Shortly after moving home for a summer job at the end of that spring semester, the dean of men at OSU sent a personally-signed letter to the student.  In so many words, the dean said the student’s grade point average for the semester was less than a whole number and suggested he make other plans for the fall.   The student was distressed for about 10 seconds, then figured being an architect was not to be. At the end of the summer, he went to Dallas.  Got a job with Frito-Lay as a draftsman….doing detail drawings of equipment to make Fritos.  His lettering got better during that year.

He then took a job at Texas Instruments, again doing mechanical drawings for the engineering department.  He practiced his printing and lettering every day.  His blueprints outshined all in the department…at least his lettering did.  After three years of that he got a job selling for a manufacturer’s rep firm.  Air conditioners.  Roof fans.  Vibration isolation stuff.  Yuk.  He hated it.

Three years of selling and interviewing dozens of Dallas firms all that time, WFAA TV in Dallas hired the guy based on his lettering and way with words.  So he was hired to write 3 second station identification announcements for the promotion department.  Every day, in some way, he made use of his lettering at the tv station.  After 3 years there, the proverbial tail was wagging the dog-tired promotional guy who had great hand-lettering.

After Labor Day in 1972, he checked out of the tv station to morph from a part-time calligrapher/full-time tv person to a full-time Calligraphy person.  Most co-workers thought the guy was looney to give up a secure job and regular paycheck for the chance to earn a living with hand-lettering.  Not looney.  Insane.  Nevertheless, he ate cake, drank punch, and waved goodbye to his co-workers, confident he could make it on his own.

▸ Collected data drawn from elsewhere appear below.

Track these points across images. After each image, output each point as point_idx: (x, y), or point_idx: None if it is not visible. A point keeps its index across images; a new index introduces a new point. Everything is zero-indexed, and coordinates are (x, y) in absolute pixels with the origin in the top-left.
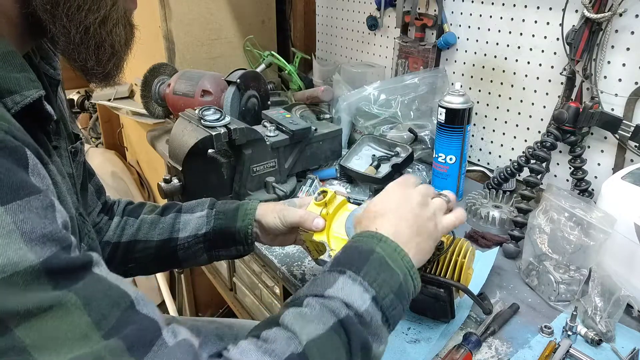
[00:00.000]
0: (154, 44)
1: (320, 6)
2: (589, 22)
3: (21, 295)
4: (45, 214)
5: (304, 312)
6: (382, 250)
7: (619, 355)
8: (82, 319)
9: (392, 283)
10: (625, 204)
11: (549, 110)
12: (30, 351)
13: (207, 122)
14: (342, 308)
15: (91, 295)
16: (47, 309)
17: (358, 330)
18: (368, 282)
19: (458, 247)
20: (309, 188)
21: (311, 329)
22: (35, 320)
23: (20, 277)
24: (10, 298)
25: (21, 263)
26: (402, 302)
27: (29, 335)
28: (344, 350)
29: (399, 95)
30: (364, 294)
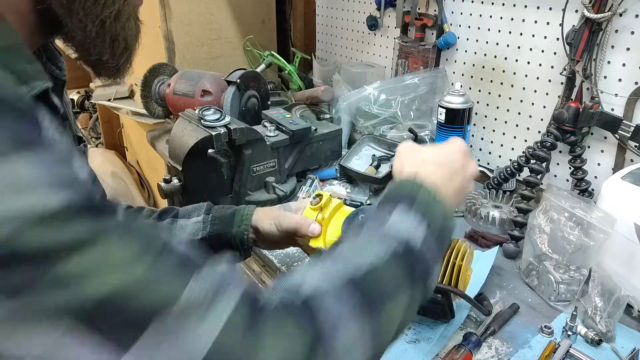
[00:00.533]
0: (154, 44)
1: (320, 6)
2: (589, 22)
3: (61, 230)
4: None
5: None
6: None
7: (619, 355)
8: (124, 250)
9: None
10: (625, 204)
11: (549, 110)
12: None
13: (207, 122)
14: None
15: (125, 232)
16: (87, 241)
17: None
18: (420, 215)
19: (455, 249)
20: (309, 188)
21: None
22: (77, 253)
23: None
24: (50, 234)
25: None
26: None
27: (73, 268)
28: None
29: (399, 95)
30: (419, 225)
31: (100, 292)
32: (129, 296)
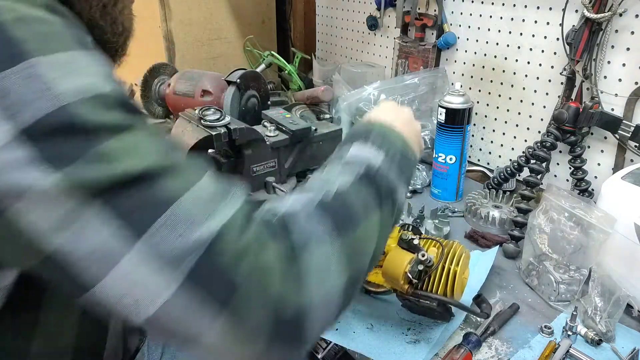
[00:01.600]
0: (154, 44)
1: (320, 6)
2: (589, 22)
3: (108, 113)
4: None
5: (328, 169)
6: (379, 126)
7: (619, 355)
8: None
9: (396, 147)
10: (625, 204)
11: (549, 110)
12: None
13: (207, 122)
14: (362, 163)
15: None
16: (128, 127)
17: (381, 178)
18: (377, 145)
19: (450, 254)
20: None
21: (340, 177)
22: (120, 134)
23: (105, 98)
24: (100, 114)
25: (106, 87)
26: (410, 163)
27: (117, 145)
28: (374, 195)
29: (399, 95)
30: (377, 152)
31: (134, 170)
32: (155, 177)
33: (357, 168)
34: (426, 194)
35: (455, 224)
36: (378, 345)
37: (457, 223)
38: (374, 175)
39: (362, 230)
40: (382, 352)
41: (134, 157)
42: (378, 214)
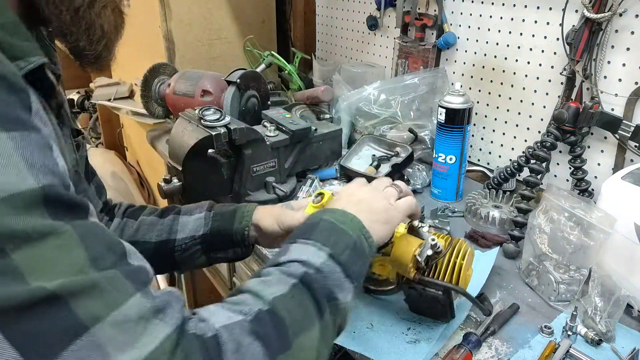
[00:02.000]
0: (154, 44)
1: (320, 6)
2: (589, 22)
3: (20, 219)
4: (44, 151)
5: (264, 279)
6: (330, 216)
7: (619, 355)
8: (79, 252)
9: (346, 241)
10: (625, 204)
11: (549, 110)
12: (24, 275)
13: (207, 122)
14: (299, 267)
15: (88, 234)
16: (45, 235)
17: (319, 283)
18: (320, 243)
19: (457, 248)
20: (309, 188)
21: (274, 289)
22: (32, 245)
23: (19, 200)
24: (9, 220)
25: (22, 185)
26: (362, 259)
27: (24, 259)
28: (311, 304)
29: (399, 95)
30: (319, 252)
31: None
32: (72, 296)
33: (294, 276)
34: (426, 194)
35: (455, 224)
36: (378, 345)
37: (457, 223)
38: (311, 282)
39: (299, 346)
40: (382, 352)
41: (46, 273)
42: (317, 324)
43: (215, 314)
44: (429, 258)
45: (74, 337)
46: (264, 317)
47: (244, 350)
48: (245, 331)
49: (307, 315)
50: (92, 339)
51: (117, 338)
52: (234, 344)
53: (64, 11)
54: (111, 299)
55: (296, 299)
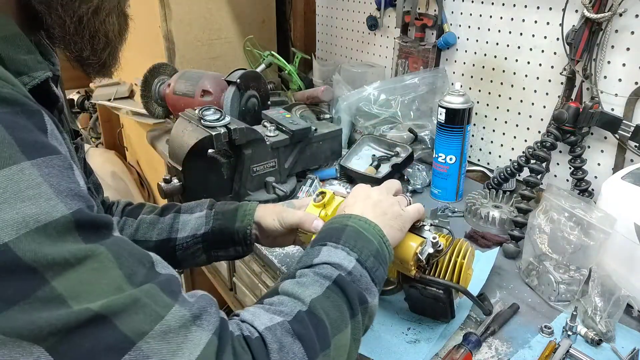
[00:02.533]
0: (154, 44)
1: (320, 6)
2: (589, 22)
3: (56, 246)
4: (68, 173)
5: (299, 280)
6: (354, 223)
7: (619, 355)
8: (115, 271)
9: (370, 248)
10: (625, 204)
11: (549, 110)
12: (67, 300)
13: (207, 122)
14: (332, 271)
15: (119, 251)
16: (81, 259)
17: (352, 286)
18: (349, 248)
19: (457, 248)
20: (309, 188)
21: (311, 291)
22: (71, 271)
23: (53, 228)
24: (46, 248)
25: (54, 213)
26: (382, 265)
27: (66, 285)
28: (345, 306)
29: (399, 95)
30: (348, 256)
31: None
32: (116, 315)
33: (328, 278)
34: (426, 194)
35: (455, 224)
36: (378, 345)
37: (457, 223)
38: (345, 284)
39: (335, 346)
40: (382, 352)
41: (88, 296)
42: (349, 325)
43: (257, 316)
44: (430, 256)
45: (122, 353)
46: (303, 317)
47: (287, 349)
48: (287, 332)
49: (342, 316)
50: (139, 352)
51: (162, 350)
52: (278, 344)
53: (67, 21)
54: (153, 312)
55: (332, 300)
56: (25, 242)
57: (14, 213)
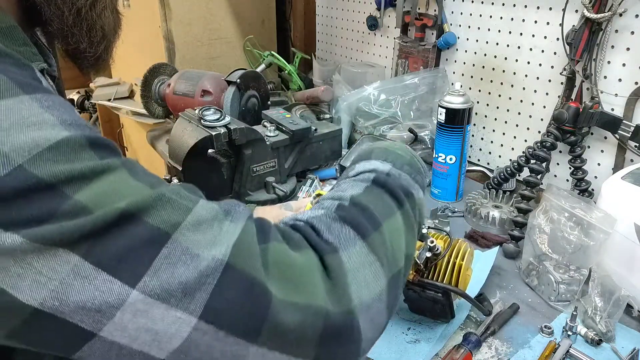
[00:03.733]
0: (154, 44)
1: (320, 6)
2: (589, 22)
3: (72, 162)
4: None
5: (337, 188)
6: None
7: (619, 355)
8: (136, 182)
9: (402, 160)
10: (625, 204)
11: (549, 110)
12: (92, 209)
13: (207, 122)
14: (369, 175)
15: (134, 169)
16: (100, 172)
17: (392, 182)
18: (382, 159)
19: (456, 249)
20: (309, 188)
21: (350, 192)
22: (92, 183)
23: (66, 145)
24: (63, 165)
25: (62, 134)
26: (420, 174)
27: (88, 197)
28: (389, 198)
29: (399, 95)
30: (383, 163)
31: (118, 209)
32: (144, 210)
33: (366, 178)
34: (426, 194)
35: (455, 224)
36: (378, 345)
37: (457, 223)
38: (385, 180)
39: (387, 227)
40: (382, 352)
41: (112, 202)
42: (399, 212)
43: (299, 215)
44: (428, 260)
45: (159, 246)
46: (347, 206)
47: (337, 231)
48: (332, 219)
49: (387, 205)
50: (176, 244)
51: (200, 239)
52: (326, 227)
53: (65, 12)
54: (181, 205)
55: (374, 194)
56: (40, 161)
57: (23, 136)
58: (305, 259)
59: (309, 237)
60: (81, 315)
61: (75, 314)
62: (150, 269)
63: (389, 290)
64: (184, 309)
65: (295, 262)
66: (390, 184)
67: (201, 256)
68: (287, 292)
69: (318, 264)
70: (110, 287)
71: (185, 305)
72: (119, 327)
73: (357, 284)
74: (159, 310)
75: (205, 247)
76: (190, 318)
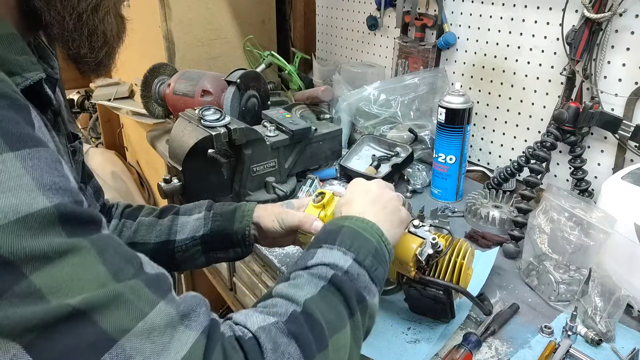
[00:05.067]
0: (154, 44)
1: (320, 6)
2: (589, 22)
3: (36, 239)
4: (55, 166)
5: (293, 282)
6: (351, 223)
7: (619, 355)
8: (99, 267)
9: (368, 247)
10: (625, 204)
11: (549, 110)
12: (46, 295)
13: (207, 122)
14: (328, 271)
15: (105, 248)
16: (63, 253)
17: (349, 285)
18: (345, 248)
19: (457, 248)
20: (309, 188)
21: (305, 291)
22: (51, 265)
23: (34, 220)
24: (25, 241)
25: (34, 205)
26: (382, 265)
27: (44, 280)
28: (342, 306)
29: (399, 95)
30: (344, 256)
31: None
32: (96, 310)
33: (323, 278)
34: (426, 194)
35: (455, 224)
36: (378, 345)
37: (457, 223)
38: (341, 283)
39: (334, 345)
40: (382, 352)
41: (68, 291)
42: (348, 324)
43: (250, 317)
44: (430, 257)
45: (103, 351)
46: (298, 317)
47: (282, 350)
48: (281, 332)
49: (339, 315)
50: (121, 351)
51: (146, 348)
52: (272, 344)
53: (66, 17)
54: (136, 309)
55: (328, 300)
56: (3, 234)
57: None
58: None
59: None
60: None
61: None
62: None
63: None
64: None
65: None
66: (345, 289)
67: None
68: None
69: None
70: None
71: None
72: None
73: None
74: None
75: (150, 357)
76: None
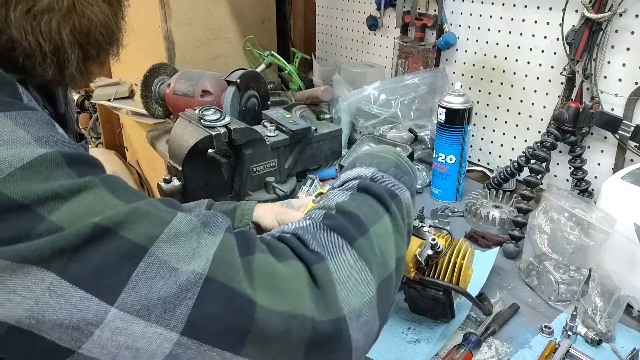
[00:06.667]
0: (154, 44)
1: (320, 6)
2: (589, 22)
3: (47, 182)
4: (49, 127)
5: (323, 199)
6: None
7: (619, 355)
8: (114, 200)
9: (387, 162)
10: (625, 204)
11: (549, 110)
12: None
13: (207, 122)
14: (353, 181)
15: (116, 185)
16: (76, 192)
17: (376, 186)
18: (365, 165)
19: (457, 248)
20: (309, 188)
21: (335, 200)
22: (67, 204)
23: (40, 165)
24: (36, 185)
25: (37, 151)
26: (407, 174)
27: (63, 217)
28: (374, 202)
29: (399, 95)
30: (366, 169)
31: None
32: (120, 225)
33: (351, 186)
34: (426, 194)
35: (455, 224)
36: (378, 345)
37: (457, 223)
38: (368, 185)
39: (375, 232)
40: (382, 352)
41: (88, 218)
42: (386, 215)
43: (285, 227)
44: (429, 258)
45: (137, 261)
46: (334, 214)
47: (324, 240)
48: (319, 228)
49: (374, 210)
50: (154, 258)
51: (178, 252)
52: (313, 237)
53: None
54: (158, 218)
55: (359, 200)
56: (12, 180)
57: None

Fast-forward 42 years to today.  Of course, you know that insane, looney character was me.  There was never a plan.  I got up each day and had something to hand-letter.  For money.  The chapters get lengthy but I’ll condense the rest of them to say the longer I focused on making pretty letters the better life got.  Until 1992 it was mostly ink from pens and markers.  Occasionally, there was some wet cement I personalized with a wood chisel or screwdriver.  Then, along came the most unlikely of events.  I was introduced to a dental drill and told if I took what I knew so well and become so well-known for, pen and ink, and translated that to the dental drill…my life would change drastically.

I made that translation in 11 months from December 1992 until November 1993.  I had figured it out.  Wasn’t easy.  Was slow and tedious and maddening.  So much so I began to agree with the WFAA TV folks’ opinion of me.  But I prevailed.  After my first engraving event in the public on Black Friday of 1993, my hand-lettering has led me down paths all over the U.S. and Canada.  I shutter to think how many items I’ve engraved and signed.  And how much so many paid for so many pieces that got personalized and made very special with a few words whirring out of my dental drill.

Now, of course, I’m teaching this skill and there are about 300 others out there doing it since my first class in 2001.

I hasten to add the fact that I have no artistic talent beyond the lettering I’ve gotten pretty good at with a dental drill.  My handwriting with a ballpoint or a fountain pen is average or below.  Takes no talent to do what I do and anyone can learn it.

BOTTOM LINE:  There aren’t enough of me.  And others like me.  I got almost 50 events booked for this year, on January 2!  Market Street wanted me before any of the competition could book me.  There are fragrance events out there I’m not even remotely available for.  There are other wine venues out there that are left wanting for someone to engrave their bottles for special occasions.  Even in my own market!  And special occasions happen every day.  

If it’s a leap of faith for you, then take the leap and see how far that leap will take you.  You’ll have a FAR better teacher than I did and this skill does have a way of changing lives.